The final price, which includes fees and expenses, is almost twice as expected ($ 442,500) in the first sale of these samples, also in Sotheby's.
The selling price puts it in the middle of the estimated offer of the auction house, which ranged between 700,000 and one million dollars.
According to Sotheby's, those offered in late November are the only ones of all the moons specified by the moon, and US and Soviet missions that are not owned by a government.
A sign that lunar missions have a strong attraction among collectors was the auction of a case that Neil Armstrong used to collect the first lunar samples it collected for $ 1.8 million in Sotheby's sale in New York in July 2017
Although China has managed to put a moon module in 2013, the only samples that have been taken on the Earth to date come from missions from the United States and the Soviet Union.

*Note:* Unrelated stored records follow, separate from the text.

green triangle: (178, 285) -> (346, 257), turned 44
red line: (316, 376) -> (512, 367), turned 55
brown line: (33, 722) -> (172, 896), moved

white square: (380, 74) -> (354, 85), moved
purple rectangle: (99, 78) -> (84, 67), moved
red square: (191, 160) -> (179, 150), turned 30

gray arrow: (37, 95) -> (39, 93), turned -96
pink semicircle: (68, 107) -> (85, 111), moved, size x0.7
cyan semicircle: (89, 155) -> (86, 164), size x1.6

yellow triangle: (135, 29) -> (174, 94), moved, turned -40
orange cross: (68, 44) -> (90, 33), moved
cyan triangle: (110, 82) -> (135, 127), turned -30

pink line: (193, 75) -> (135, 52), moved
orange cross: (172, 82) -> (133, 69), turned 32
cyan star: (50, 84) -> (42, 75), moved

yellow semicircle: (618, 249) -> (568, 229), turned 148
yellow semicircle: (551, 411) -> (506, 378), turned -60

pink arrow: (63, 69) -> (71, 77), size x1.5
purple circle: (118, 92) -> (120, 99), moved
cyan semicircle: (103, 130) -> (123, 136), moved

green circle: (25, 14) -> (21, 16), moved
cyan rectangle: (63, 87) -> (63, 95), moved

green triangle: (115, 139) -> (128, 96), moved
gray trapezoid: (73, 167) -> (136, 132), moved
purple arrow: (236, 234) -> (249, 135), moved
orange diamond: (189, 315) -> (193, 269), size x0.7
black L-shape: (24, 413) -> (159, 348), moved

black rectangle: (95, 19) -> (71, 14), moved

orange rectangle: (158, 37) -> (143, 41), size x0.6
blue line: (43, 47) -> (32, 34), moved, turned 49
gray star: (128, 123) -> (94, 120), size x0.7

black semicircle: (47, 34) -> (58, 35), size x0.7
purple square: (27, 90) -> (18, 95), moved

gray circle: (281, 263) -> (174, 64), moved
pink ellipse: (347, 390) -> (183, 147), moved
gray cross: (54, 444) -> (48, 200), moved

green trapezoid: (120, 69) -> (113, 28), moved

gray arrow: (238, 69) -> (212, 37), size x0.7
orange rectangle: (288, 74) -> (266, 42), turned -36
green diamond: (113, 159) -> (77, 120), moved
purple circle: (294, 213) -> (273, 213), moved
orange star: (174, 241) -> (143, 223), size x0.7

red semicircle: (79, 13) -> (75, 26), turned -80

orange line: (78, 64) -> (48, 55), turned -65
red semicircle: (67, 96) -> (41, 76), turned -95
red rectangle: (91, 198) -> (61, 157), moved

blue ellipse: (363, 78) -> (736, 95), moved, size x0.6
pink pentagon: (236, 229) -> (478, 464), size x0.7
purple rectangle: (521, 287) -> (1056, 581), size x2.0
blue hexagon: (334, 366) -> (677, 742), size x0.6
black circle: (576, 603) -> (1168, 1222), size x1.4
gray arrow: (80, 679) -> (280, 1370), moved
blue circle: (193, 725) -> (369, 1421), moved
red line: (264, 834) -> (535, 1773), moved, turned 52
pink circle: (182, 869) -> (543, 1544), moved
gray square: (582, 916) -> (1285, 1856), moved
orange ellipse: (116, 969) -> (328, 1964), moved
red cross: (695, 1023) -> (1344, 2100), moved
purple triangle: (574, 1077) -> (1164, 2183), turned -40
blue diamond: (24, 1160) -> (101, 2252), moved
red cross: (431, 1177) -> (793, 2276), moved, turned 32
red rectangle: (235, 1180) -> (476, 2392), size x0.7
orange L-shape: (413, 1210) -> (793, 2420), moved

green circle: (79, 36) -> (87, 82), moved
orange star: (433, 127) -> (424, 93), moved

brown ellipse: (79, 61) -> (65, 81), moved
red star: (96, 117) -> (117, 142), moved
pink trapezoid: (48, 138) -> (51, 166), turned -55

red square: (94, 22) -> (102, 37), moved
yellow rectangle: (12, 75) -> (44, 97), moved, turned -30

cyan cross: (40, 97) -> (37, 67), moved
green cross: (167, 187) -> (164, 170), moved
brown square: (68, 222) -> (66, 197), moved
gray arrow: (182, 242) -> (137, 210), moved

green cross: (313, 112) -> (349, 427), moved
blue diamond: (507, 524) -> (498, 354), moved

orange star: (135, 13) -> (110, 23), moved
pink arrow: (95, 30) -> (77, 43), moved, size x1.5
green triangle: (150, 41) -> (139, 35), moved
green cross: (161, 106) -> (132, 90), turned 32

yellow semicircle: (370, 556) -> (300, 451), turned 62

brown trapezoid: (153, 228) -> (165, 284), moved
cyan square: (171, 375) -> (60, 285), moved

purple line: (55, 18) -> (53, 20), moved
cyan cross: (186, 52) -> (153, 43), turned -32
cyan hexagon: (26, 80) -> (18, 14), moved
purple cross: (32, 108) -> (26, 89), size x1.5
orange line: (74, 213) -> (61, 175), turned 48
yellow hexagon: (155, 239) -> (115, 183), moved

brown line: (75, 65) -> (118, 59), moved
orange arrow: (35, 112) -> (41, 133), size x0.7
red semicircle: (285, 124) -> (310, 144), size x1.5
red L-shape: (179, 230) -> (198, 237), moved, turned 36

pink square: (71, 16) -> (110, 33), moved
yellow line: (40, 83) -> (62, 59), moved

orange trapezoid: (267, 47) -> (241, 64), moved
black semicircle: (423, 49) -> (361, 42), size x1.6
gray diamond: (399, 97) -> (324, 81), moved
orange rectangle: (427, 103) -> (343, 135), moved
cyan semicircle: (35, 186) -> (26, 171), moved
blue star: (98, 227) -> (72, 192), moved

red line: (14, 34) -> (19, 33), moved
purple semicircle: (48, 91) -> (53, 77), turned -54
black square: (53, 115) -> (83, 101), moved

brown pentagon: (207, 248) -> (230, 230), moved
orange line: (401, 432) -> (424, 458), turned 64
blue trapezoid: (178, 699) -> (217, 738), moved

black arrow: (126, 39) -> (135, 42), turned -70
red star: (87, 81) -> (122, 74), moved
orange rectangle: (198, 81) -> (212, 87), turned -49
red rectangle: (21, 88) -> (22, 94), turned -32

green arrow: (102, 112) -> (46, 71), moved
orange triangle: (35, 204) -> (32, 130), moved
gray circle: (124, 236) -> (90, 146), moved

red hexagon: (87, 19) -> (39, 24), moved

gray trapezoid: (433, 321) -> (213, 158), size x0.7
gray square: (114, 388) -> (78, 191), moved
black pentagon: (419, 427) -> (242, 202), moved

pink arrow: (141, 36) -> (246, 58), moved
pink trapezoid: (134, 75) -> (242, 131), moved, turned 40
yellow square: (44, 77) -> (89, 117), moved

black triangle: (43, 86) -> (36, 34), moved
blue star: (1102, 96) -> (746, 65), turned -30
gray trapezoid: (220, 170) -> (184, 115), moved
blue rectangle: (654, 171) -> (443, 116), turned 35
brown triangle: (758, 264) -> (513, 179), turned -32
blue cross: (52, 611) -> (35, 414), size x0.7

The United States did not return there after the Apollo 17 mission was in 1972, and Russia was not on the Moon since the end of the Soviet era and the Luna-24 flight in 1976.
NASA plans to return by crew in 2023, and China plans to build a population base on the moon.
Prior to that, a private Israeli non-profit organization wants to send in a December unmanned module, whose landing on the moon is scheduled for mid-February 2019.